I have a couple of questions regarding TBB's unfair scheduling.
1. I read through the user manual that describes Task Scheduler and this what it says
" Tasks in Intel Threading Building Blocks are efficient too because the scheduler is unfair. Thread schedulers typically distribute time slices in a round-robin fashion. This distribution is called fair, because each logical thread gets its fair share of time. Thread schedulers are typically fair because it is the safest strategy to undertake without understanding the higher-level organization of a program. In task-based programming, the task scheduler does have some higher-level information, and so can sacrifice fairness for efficiency. Indeed, it often delays starting a task until it can make useful progress."
And as I understand the above TBB scheduler makes sure that the thread executing a task runs until the task completes. Is this correct? If yes how is this done?

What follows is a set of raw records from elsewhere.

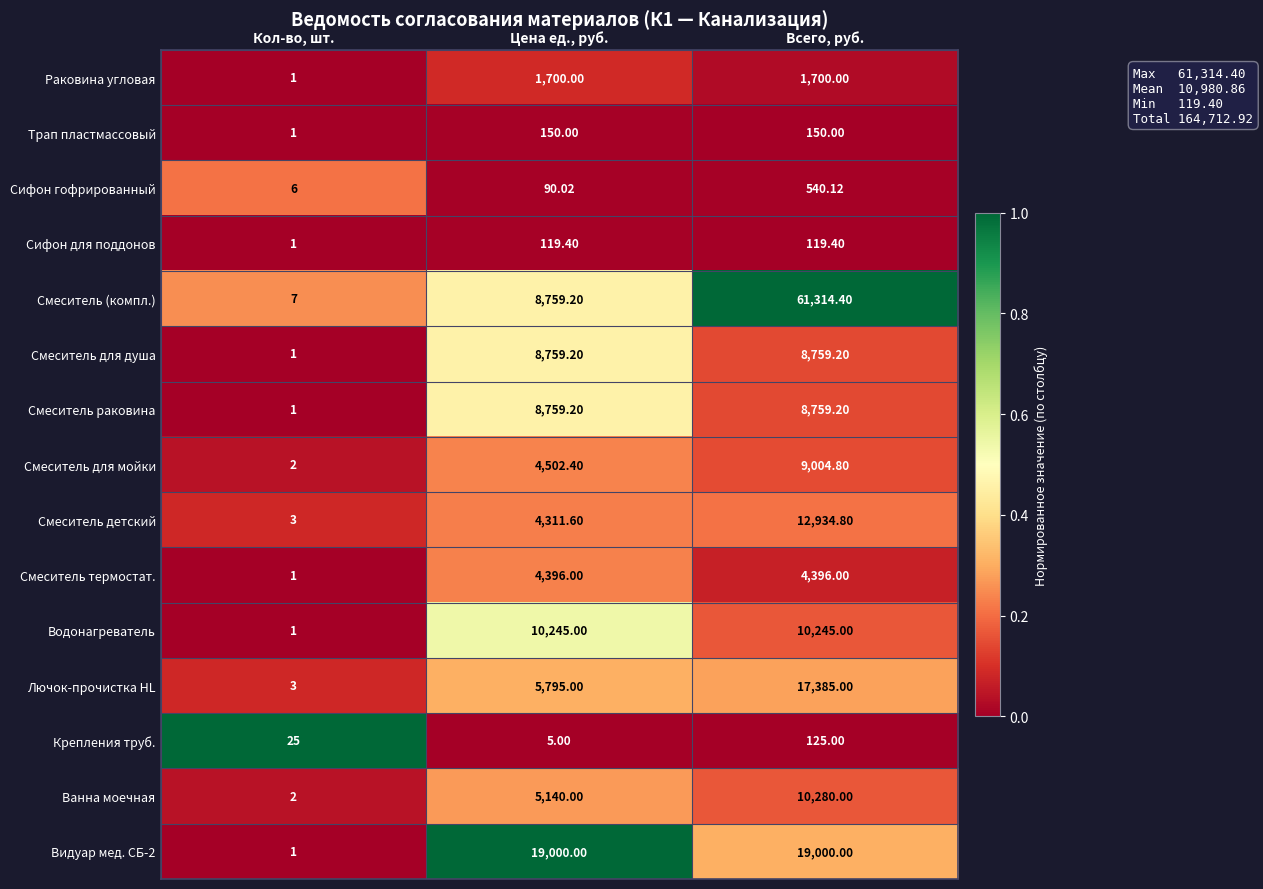

Which category has the highest value in the Смеситель для мойки series?

Всего, руб.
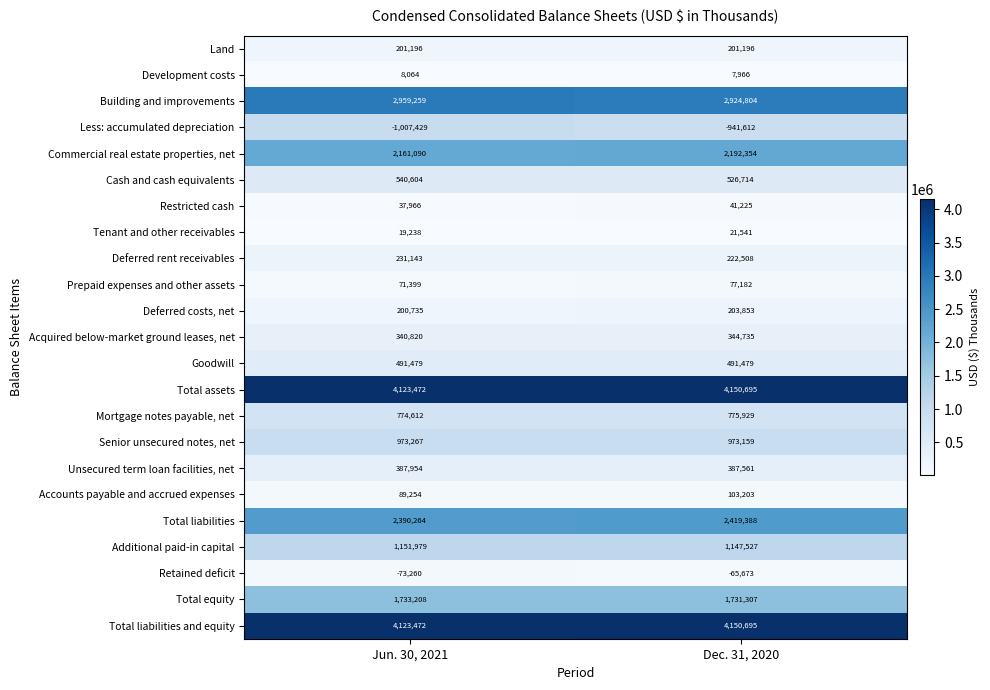

What is the difference between the Additional paid-in capital values at Jun. 30, 2021 and Dec. 31, 2020?

4452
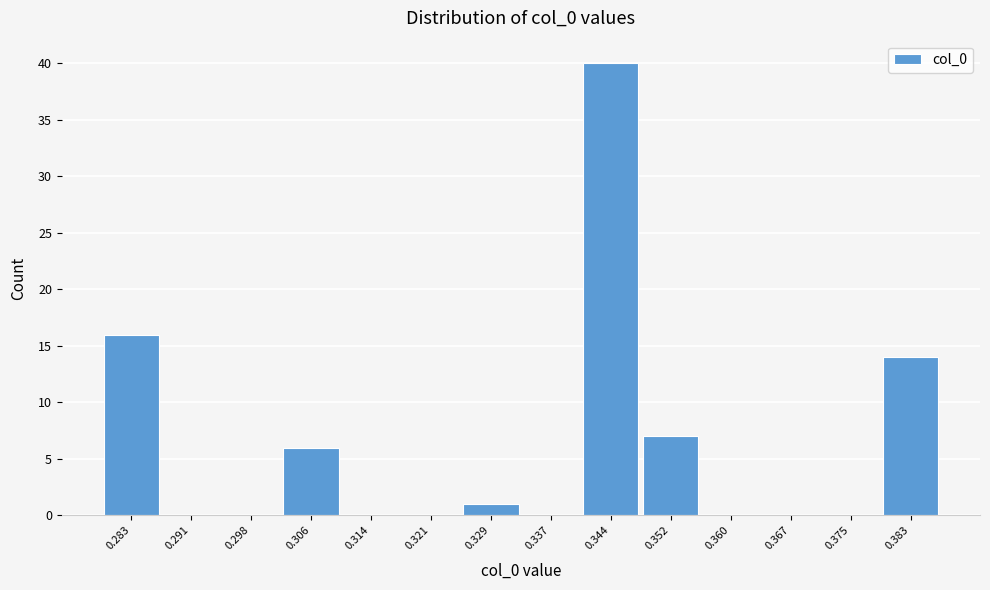

Reading left to right, list every bar in this chart as the range it spans on the x-axis followed by its height. Neither the bar edges nor the heights are printed on the chart, so give them approximately, as read against the axes.

0.279 to 0.287: 16
0.287 to 0.294: 0
0.294 to 0.302: 0
0.302 to 0.310: 6
0.310 to 0.317: 0
0.317 to 0.325: 0
0.325 to 0.333: 1
0.333 to 0.340: 0
0.340 to 0.348: 40
0.348 to 0.356: 7
0.356 to 0.363: 0
0.363 to 0.371: 0
0.371 to 0.379: 0
0.379 to 0.386: 14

2. "Indeed, it often delays starting a task until it can make useful progress."
What does the above line mean?
3. Im planning to use the TBB scheduler in my application wherein I have a thread(boost thread) which waits on data packets to arrive. The boost thread creates a tbb::task and spawns it to the TaskScheduler and waits for taking the next data packet. The frequency at which the data packets arrive is not determinate( they may arrive at high frequency and sometimes at a low frequency). Hence the decision to use boost thread to wait on the data packets and spawn tasks for processing the packet.
And lets say I initialize the scheduler with number of physical threads( lets say 4). Also lets assume the boost thread reads four data packets and spawns tasks for them to the task scheduler( using task::spawn() ) and waits for further data packets to arrive. All the four worker threads in the scheduler steals a task each and start executing the stolen task. Now lets say a data packet arrives when all the worker threads are busy executing their task.
Now the question is when will the boost thread get its turn for collecting the data packet and spawning a task. Will it get its turn only when one of the worker thread finishes executing the task? How will the overall scheduling work now? Will it be fair or unfair?
4. Now in the above case the boost thread will always spawn a task into its own readypool and the worker threads will try to always steal from the ready pool of the boost thread. Is it possible that I target the spawn into the ready pools of other worker threads in the scheduler( may be randomly)? Because it makes sense for me to that because the boost thread will never process tasks in its own ready pool( they are always stolen by worker threads in the scheduler).